## Given entries
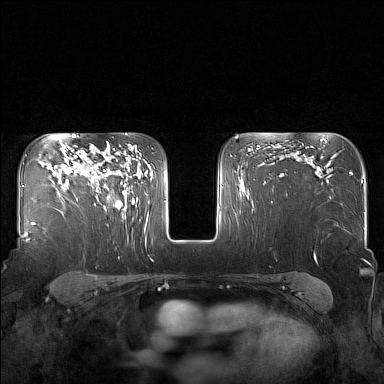
Breast MRI (dynamic contrast-enhanced), one axial slice; position 109 of 160 along the scan axis; dynamic contrast-enhanced series, time point 2 of 7 at this slice position (early post-contrast); 1.5 T; TE 1.8 ms, TR 5 ms; 1 mm slice thickness; 384 × 384 image matrix, field of view 340 × 340 mm. Female patient.
Annotated regions visible in this slice (semi-automatically segmented with operator editing):
- enhancing-tissue mask used for the functional tumour volume (all voxels passing the contrast-enhancement thresholds inside the analysis volume; usually the tumour): bounding box [x1, y1, x2, y2] px = [82, 149, 128, 215]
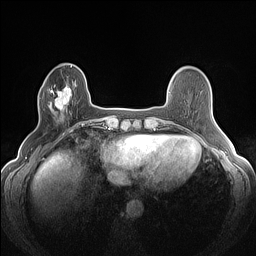
Breast MRI (dynamic contrast-enhanced), one axial slice; slice 37 of 160 in the series (ordered by position); dynamic contrast-enhanced series, time point 2 of 7 at this slice position (early post-contrast); 1.5 T; TE 1.4 ms, TR 5 ms; 1.2 mm slice thickness; 256 × 256 image matrix, field of view 300 × 300 mm. Female patient.
Structures marked on this image (semi-automatic segmentation, software-assisted and operator-edited):
- enhancing-tissue mask used for the functional tumour volume (all voxels passing the contrast-enhancement thresholds inside the analysis volume; usually the tumour): bounding box <42,83,76,120> (left, top, right, bottom; pixels)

## Task objective
Return exactly the lines of the listing that run from the one containing "Breast MRI (dynamic contrast-enhanced), one axial slice; slice" through the last, and no others.

## Solution to this problem
Breast MRI (dynamic contrast-enhanced), one axial slice; slice 37 of 160 in the series (ordered by position); dynamic contrast-enhanced series, time point 2 of 7 at this slice position (early post-contrast); 1.5 T; TE 1.4 ms, TR 5 ms; 1.2 mm slice thickness; 256 × 256 image matrix, field of view 300 × 300 mm. Female patient.
Structures marked on this image (semi-automatic segmentation, software-assisted and operator-edited):
- enhancing-tissue mask used for the functional tumour volume (all voxels passing the contrast-enhancement thresholds inside the analysis volume; usually the tumour): bounding box <42,83,76,120> (left, top, right, bottom; pixels)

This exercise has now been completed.